Task brief ->
Go through the records below and copy out every line holding "Keneba".

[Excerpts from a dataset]
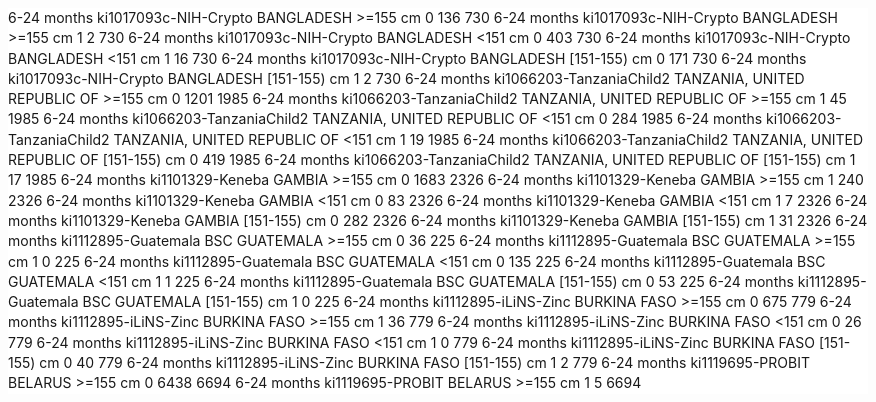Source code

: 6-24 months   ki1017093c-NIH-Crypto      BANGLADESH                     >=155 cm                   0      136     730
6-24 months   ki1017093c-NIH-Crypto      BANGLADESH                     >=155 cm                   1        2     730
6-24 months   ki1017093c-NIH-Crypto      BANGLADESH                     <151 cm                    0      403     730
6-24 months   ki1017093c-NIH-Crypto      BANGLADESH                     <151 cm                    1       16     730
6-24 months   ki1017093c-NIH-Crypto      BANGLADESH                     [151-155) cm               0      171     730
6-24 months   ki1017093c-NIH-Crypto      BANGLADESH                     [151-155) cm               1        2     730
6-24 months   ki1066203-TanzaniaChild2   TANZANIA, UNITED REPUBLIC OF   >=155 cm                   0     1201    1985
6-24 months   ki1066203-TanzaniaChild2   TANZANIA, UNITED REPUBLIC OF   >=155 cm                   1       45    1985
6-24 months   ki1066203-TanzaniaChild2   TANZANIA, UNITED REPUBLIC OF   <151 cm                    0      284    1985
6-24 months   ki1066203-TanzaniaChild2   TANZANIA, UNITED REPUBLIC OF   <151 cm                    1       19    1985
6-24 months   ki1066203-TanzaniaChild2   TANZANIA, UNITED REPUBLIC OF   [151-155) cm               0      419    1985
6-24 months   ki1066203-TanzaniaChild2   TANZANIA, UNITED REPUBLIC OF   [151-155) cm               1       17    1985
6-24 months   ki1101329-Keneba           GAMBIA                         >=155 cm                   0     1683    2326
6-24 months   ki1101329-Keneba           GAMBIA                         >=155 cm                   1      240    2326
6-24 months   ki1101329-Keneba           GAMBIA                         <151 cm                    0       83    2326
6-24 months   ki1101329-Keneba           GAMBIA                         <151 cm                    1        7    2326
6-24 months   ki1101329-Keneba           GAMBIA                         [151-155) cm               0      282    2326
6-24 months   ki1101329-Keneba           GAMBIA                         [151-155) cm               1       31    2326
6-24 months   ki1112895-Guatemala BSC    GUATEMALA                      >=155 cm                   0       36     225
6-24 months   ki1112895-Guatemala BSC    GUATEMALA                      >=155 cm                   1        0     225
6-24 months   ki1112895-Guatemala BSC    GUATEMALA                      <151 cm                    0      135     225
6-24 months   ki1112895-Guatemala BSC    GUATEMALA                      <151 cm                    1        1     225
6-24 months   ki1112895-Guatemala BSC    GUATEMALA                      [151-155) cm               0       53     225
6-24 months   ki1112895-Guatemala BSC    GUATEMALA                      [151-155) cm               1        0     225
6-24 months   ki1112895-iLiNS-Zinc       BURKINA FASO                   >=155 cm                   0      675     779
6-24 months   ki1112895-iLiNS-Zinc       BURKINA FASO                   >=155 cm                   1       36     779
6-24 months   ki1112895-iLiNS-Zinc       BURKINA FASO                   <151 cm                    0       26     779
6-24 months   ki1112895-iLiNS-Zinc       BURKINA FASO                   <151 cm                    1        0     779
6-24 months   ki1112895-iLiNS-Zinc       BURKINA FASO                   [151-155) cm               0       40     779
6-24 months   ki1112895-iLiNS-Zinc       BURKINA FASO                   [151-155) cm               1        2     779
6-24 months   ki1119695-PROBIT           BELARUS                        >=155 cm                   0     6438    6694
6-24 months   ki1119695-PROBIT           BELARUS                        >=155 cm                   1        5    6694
==
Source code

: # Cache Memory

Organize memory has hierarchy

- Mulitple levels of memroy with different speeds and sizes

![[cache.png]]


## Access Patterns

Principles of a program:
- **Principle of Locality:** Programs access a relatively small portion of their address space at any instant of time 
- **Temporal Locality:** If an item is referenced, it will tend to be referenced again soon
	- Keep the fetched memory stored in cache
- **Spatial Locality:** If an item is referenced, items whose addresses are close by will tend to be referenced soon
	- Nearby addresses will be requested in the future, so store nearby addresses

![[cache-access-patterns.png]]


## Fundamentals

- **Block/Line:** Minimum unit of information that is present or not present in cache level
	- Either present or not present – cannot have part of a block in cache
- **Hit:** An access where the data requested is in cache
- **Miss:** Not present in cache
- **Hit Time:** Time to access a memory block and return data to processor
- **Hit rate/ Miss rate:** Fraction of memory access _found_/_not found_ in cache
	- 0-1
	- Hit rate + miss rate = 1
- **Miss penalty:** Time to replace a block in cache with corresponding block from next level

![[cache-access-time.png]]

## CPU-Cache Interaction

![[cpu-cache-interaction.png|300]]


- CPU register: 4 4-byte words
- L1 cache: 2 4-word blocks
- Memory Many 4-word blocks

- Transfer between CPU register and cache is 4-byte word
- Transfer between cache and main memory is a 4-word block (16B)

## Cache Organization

Task output ->
6-24 months   ki1101329-Keneba           GAMBIA                         >=155 cm                   0     1683    2326
6-24 months   ki1101329-Keneba           GAMBIA                         >=155 cm                   1      240    2326
6-24 months   ki1101329-Keneba           GAMBIA                         <151 cm                    0       83    2326
6-24 months   ki1101329-Keneba           GAMBIA                         <151 cm                    1        7    2326
6-24 months   ki1101329-Keneba           GAMBIA                         [151-155) cm               0      282    2326
6-24 months   ki1101329-Keneba           GAMBIA                         [151-155) cm               1       31    2326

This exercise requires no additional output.